Material shown >>
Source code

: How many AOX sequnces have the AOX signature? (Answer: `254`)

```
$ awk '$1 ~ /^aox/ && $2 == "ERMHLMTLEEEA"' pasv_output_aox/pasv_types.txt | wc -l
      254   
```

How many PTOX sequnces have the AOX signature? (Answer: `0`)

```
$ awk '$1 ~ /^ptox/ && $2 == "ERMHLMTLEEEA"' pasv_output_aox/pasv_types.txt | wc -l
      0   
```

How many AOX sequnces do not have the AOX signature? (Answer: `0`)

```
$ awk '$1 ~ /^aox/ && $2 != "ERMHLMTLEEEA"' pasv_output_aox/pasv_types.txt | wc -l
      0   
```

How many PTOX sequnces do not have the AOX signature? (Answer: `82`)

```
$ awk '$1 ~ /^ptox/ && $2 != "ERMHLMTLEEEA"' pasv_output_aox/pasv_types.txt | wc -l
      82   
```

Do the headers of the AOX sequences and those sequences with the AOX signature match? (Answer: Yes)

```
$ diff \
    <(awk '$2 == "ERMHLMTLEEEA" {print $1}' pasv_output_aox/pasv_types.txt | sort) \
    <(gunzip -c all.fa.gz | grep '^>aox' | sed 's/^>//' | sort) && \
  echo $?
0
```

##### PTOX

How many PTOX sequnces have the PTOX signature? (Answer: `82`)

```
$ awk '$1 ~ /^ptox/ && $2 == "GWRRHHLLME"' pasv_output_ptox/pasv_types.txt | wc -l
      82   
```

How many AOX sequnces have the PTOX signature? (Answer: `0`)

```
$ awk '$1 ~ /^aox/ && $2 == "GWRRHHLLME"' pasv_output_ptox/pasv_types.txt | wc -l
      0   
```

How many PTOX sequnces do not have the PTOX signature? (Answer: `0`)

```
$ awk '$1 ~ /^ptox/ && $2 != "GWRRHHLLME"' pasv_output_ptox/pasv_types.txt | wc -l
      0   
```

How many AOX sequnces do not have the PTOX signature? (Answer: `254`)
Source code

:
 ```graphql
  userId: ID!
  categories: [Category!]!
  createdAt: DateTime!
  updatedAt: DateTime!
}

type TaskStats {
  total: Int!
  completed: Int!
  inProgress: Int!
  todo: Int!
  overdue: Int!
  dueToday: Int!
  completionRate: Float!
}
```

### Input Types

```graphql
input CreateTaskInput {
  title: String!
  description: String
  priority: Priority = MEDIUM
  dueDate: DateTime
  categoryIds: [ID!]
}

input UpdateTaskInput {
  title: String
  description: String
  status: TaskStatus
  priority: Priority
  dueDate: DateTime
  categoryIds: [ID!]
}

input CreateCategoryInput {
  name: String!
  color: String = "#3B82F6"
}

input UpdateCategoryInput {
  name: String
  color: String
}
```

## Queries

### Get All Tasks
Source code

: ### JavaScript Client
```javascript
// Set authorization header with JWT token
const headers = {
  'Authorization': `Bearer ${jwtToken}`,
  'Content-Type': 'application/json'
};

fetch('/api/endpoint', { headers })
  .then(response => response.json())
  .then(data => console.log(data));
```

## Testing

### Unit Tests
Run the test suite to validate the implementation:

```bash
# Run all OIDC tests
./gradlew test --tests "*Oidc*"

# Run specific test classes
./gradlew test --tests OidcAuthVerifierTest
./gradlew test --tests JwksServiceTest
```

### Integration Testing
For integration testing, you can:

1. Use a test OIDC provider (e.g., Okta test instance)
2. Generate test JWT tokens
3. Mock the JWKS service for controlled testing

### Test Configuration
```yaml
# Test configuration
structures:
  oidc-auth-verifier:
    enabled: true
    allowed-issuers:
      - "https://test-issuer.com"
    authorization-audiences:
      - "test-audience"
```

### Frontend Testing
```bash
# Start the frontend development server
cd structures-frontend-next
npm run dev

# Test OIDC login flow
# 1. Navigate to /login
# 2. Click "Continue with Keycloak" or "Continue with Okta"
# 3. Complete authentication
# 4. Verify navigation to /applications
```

Task prompt >>
Find all lines holding the word "GWRRHHLLME" in the records above and copy them.

Task answer >>
$ awk '$1 ~ /^ptox/ && $2 == "GWRRHHLLME"' pasv_output_ptox/pasv_types.txt | wc -l
$ awk '$1 ~ /^aox/ && $2 == "GWRRHHLLME"' pasv_output_ptox/pasv_types.txt | wc -l
$ awk '$1 ~ /^ptox/ && $2 != "GWRRHHLLME"' pasv_output_ptox/pasv_types.txt | wc -l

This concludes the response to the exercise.